Menurutnya, kasus kekerasan terhadap perempuan dan anak pada periode bulan Januari hingga Agustus 2022 tercatat mencapai 41 kasus kekerasan.

Data tersebut, ujar Dwi, yang terdiri dari kasus kekerasan seksual, kekerasan fisik, dan juga perdagangan orang yang kini juga masih terus ditangani.

Dwi mengatakan dari 28 kasus kekerasan seksual, pihaknya juga telah menyelesaikan 19 kasus, dan sembilan kasus lagi belum selesai, karena masih dalam penanganan.

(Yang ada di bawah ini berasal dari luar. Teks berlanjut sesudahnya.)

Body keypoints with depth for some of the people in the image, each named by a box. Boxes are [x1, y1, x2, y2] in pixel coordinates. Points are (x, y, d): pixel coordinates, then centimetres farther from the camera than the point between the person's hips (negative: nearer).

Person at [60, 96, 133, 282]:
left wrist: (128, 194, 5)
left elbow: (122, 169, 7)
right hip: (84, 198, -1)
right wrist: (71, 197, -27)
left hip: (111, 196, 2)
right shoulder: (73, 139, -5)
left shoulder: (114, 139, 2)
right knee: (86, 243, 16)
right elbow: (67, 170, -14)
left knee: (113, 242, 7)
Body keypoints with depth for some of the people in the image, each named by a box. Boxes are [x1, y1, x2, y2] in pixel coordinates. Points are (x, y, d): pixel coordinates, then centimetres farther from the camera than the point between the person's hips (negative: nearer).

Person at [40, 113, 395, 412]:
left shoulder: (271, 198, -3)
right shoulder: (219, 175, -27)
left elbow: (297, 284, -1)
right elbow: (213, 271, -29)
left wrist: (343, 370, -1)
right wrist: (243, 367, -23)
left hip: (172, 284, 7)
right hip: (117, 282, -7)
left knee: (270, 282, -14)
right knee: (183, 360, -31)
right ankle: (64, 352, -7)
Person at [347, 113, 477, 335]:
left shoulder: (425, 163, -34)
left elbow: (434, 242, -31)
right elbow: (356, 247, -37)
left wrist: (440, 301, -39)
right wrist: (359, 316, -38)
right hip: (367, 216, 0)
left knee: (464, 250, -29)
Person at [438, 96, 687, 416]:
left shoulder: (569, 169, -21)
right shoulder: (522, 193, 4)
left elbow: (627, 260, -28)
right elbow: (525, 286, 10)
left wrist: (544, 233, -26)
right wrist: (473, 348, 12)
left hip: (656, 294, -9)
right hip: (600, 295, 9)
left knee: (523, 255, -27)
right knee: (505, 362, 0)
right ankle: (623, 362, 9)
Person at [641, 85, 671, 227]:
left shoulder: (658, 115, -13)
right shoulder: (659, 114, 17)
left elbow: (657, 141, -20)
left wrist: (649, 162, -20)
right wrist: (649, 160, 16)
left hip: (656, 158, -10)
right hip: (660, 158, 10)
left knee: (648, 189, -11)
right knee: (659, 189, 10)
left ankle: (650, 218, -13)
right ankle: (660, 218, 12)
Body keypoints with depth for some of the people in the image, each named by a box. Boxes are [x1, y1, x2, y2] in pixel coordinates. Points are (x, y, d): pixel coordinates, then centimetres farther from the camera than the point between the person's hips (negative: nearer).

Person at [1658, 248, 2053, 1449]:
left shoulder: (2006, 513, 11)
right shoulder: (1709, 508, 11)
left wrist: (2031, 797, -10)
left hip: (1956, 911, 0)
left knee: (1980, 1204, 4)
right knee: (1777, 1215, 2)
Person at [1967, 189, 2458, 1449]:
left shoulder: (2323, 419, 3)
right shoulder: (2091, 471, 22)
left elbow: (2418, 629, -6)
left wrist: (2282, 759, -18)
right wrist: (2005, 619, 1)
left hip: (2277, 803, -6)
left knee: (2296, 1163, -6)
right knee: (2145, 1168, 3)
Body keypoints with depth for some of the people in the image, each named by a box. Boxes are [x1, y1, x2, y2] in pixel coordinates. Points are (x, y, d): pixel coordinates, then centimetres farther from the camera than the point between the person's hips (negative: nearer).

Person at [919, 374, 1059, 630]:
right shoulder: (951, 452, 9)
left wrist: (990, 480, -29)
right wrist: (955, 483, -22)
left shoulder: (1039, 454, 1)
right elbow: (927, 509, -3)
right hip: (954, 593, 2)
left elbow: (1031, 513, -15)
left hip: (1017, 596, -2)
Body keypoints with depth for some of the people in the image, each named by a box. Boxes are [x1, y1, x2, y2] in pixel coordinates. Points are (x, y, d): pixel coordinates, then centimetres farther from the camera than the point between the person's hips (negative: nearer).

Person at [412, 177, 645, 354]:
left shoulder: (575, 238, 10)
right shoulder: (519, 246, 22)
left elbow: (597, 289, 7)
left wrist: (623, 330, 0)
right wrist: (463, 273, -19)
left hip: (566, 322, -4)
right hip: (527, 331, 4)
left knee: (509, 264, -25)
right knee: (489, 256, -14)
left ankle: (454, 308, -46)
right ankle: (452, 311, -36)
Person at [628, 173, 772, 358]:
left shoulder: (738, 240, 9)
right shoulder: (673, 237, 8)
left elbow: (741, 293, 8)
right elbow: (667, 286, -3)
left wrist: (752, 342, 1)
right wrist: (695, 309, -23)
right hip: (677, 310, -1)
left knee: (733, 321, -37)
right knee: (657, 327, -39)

"Pristiwa kekerasan fisik terhadap kaum wanita dan anak ini yang telah menduduki peringkat kedua yang totalnya mencapai 12 perkara, dan tujuh perkara di antaranya telah selesai ditangani," ujarnya lagi.

Ia juga menambahkan dari 41 kasus kekerasan perempuan dan anak yang ditangani Unit PPA Satreskrim Polresta Cirebon, sebanyak 27 kasus yang dinyatakan selesai penanganannya.

Akan tetapi, kata Dwi, pihaknya juga sangat khawatir jumlah kasus kekerasan pada perempuan dan anak pada tahun ini di wilayah Kabupaten Cirebon meningkat dibanding tahun yang kemarin.

Pasalnya, jumlah kasus yang ditangani hingga bulan Agustus 2022 ini telah mencapai 63,07% dibanding kasus kekerasan perempuan dan anak pada tahun yang lalu.

"Selama tahun 2021 terdapat sebanyak 65 kasus kekerasan pada perempuan dan juga anak, dan pada tahun ini sampai dibulan Agustus 2022 sudah mencapai 41 kasus," katanya pula.